Dear TMVA maintainers,

I’ve done another batch of studies of multi-variate regression using TMVA.
Again the best tool for my needs was the BDT with Grad type boosting. This
time most other tools crashed in one stage or another (MLP, BDT with
ada boost, PDE-RS, PDE-Foam). And again, I was hindered by the lack of
variable ranking for regression forests.

So I re-hacked the hack I’ve done last time with a previous ROOT version
to rank the variables. It’s not very deep mathematically, and has a somewhat
unusual interface, as it runs from a reader. But it’s reasonable, with a clean
straight-forward implementation, and is much better than having no
variable rankings at all. It’ll feel silly to have to hack TMVA a third
time for the same functionality…

I hope you’ll consider merging this hack into the main TMVA branch.
I’ve put the relevant files in:

www-d0.fnal.gov/~aharel/ah_tmva_hack_2012.tgz

cheers,
Amnon Harel,
University of Rochester

hvoss · November 1, 2012, 12:31pm

Hi Amnon,

sorry for the very late reply, but we still have problems using the ROOT talk for TMVA. Typically all TMVA
related questions go on the tmva mailing list on sourceforge.

Concerning your suggestion.
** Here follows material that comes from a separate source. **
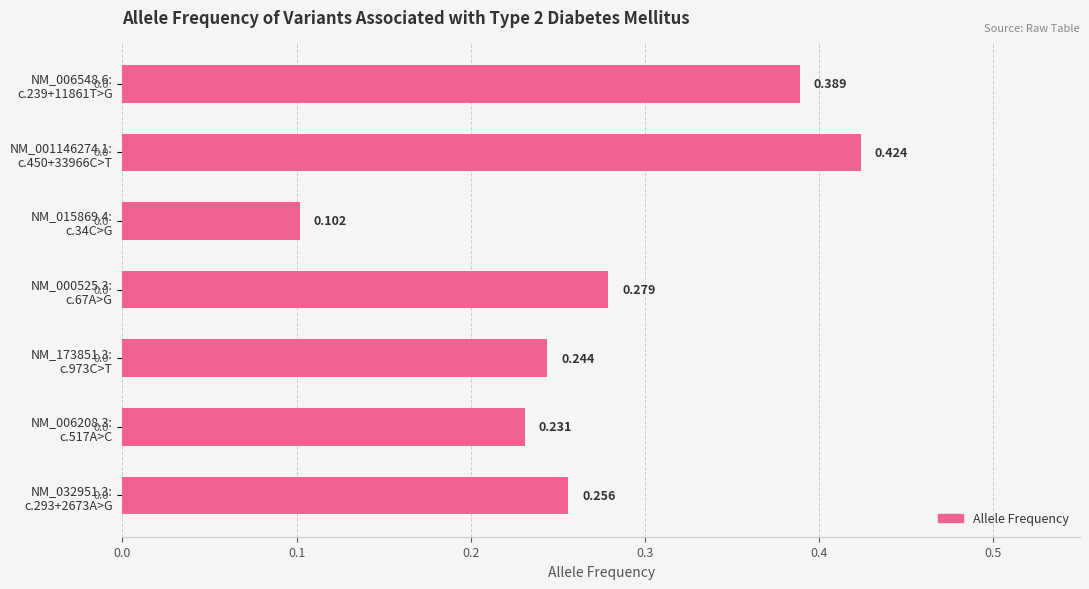

Does the chart contain any negative values?

No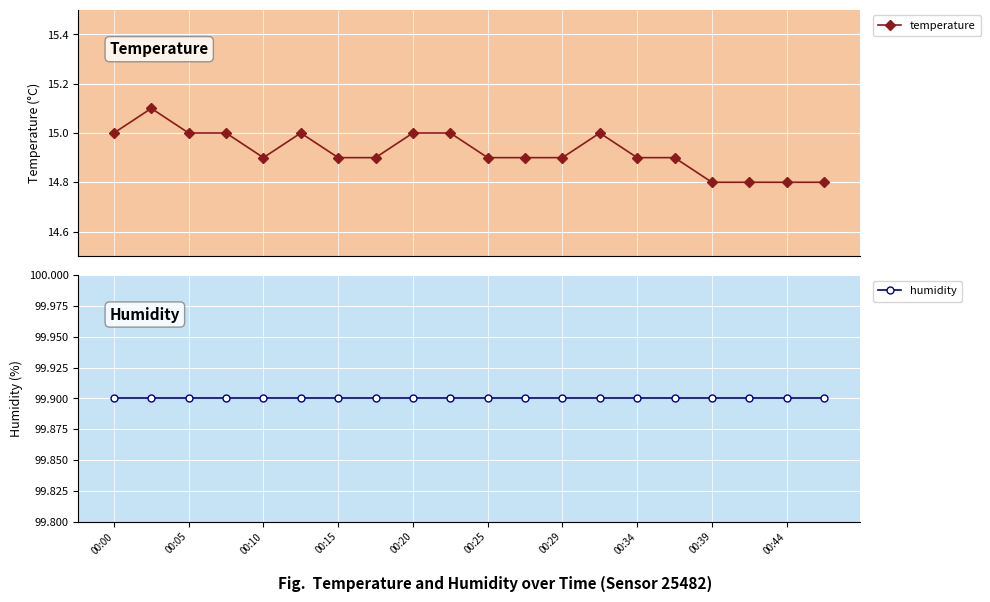

Reading left to right, transcribe all the data shown in this chart.

temperature: 15.0	15.1	15.0	15.0	14.9	15.0	14.9	14.9	15.0	15.0	14.9	14.9	14.9	15.0	14.9	14.9	14.8	14.8	14.8	14.8
humidity: 99.9	99.9	99.9	99.9	99.9	99.9	99.9	99.9	99.9	99.9	99.9	99.9	99.9	99.9	99.9	99.9	99.9	99.9	99.9	99.9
I’m sorry, we will not implement a ranking based on using the reader etc…
The TMVA code has got alreay way too many “hacks” that will make it in the end impossible to maintain.
The “usefulness” of the ranking has to be questioned anyway… maybe it’s much better in the end to use
the correlation with the target of the variables (independent of the regression algorithm) anyway…

cheers,

Helge

aharel · November 1, 2012, 1:48pm

Dear Helge,

I assume the code can easily be moved to the training code. I’m am not familiar with TMVA’s training code, though, so I’ll leave that to the experts. As for the usefulness of the ranking, I agree it lacks theoretical grounding. It also seems a bit unstable to small changes in the inputs. But the information it provides is quite different than that captured by a simple correlation factor (or even a fancier statistics like mutual information). And it clearly answers a natural question to ask about a BDT!
In practice, I found it useful in understanding the possible input variables when there were several possible ways of preprocessing them. AFAIK, in principle, due to the limited tree depth it can matter whether for two related variables (out of many), one inputs A,B or A,B/A or A,B-A, etc.

cheers,
Amnon